Ze kunnen muteren, het antibioticum uit de cel pompen ... Sommige bacteriën hebben echter ook simpelweg genen die hen in staat stellen zich te verzetten tegen de gevolgen van antibiotica. Ze worden superbacteriën genoemd. Superbacteriën zijn bacteriën die door overmatig of ondoordacht gebruik van antibiotica resistent zijn geworden voor (bijna) alle soorten antibiotica. Bovendien kunnen deze superbacteriën hun resistente genen overdragen aan andere bacteriën. En er moet maar één resistente bacterie overleven tijdens een antibiotica-kuur, om andere bacteriën te kunnen vervangen.

8. Resistente bacteriën kunnen zich verspreiden vanop de boerderij tot op je bord. 
Dat kan in eerste instantie door het eten van onvoldoende doorbakken vlees dat besmet is met een resistente bacterie. Maar ze kunnen ook worden overgedragen door alledaags contact met dieren waarvan je niet weet dat ze de bacterie dragen of bij geteelde gewassen die door bemesting (van besmette dieren) de bacterie bevatten.
9. Resistente bacteriën kennen geen grenzen. 
Antibioticaresistentie neemt in alle delen van de wereld zorgwekkend toe. Bacteriën – zowel resistente als niet-resistente – storen zich niet aan grenzen en verspreiden zich over alle landen heen.
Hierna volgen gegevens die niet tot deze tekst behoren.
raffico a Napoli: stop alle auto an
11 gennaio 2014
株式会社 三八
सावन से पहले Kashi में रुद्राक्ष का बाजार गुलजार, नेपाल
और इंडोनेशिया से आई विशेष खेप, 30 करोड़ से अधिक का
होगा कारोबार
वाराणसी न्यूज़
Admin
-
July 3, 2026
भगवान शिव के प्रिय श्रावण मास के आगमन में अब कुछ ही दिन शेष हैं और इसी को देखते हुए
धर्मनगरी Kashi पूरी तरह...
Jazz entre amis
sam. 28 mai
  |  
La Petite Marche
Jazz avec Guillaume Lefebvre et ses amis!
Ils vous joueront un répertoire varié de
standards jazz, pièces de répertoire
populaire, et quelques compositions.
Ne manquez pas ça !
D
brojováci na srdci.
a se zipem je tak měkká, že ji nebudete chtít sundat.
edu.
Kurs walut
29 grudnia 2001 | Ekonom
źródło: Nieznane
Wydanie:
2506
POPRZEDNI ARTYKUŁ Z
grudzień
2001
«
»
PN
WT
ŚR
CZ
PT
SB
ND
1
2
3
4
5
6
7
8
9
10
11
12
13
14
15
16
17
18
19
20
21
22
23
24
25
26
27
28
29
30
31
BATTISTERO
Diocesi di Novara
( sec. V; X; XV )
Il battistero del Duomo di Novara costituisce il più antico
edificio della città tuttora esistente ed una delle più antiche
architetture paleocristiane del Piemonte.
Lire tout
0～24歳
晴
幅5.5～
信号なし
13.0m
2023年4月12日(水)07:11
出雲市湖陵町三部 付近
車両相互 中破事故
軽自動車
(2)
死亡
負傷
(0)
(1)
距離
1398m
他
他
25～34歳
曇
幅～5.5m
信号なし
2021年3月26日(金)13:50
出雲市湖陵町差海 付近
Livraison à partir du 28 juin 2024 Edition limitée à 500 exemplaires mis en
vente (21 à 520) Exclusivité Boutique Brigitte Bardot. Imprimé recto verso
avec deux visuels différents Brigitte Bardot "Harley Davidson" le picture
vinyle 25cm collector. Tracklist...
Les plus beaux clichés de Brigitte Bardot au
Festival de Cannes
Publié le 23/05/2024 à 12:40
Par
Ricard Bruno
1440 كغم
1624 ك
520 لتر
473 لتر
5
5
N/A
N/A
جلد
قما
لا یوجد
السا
De strijd tegen antibioticaresistentie vereist dus actie op alle maatschappelijke niveaus, van individuen in de landbouwsector tot beleidsmakers in Europa en daarbuiten.
10. Hygiëne in de keuken vermindert het risico op besmetting met resistente bacteriën. 
Om zelf niet getroffen te worden door een resistente bacterie, kan je enkele eenvoudige hygiëneregels respecteren. Ontdooi je vlees eerst en vooral in de koelkast. In de microgolfoven kan ook als je het direct wilt gebruiken. Was steeds je handen na het aanraken van rauw vlees of keukengerei zoals snijplanken en borden. Bak tot slot je vlees tot in de kern, aangezien bacteriën, ook resistente, dan steeds worden gedood.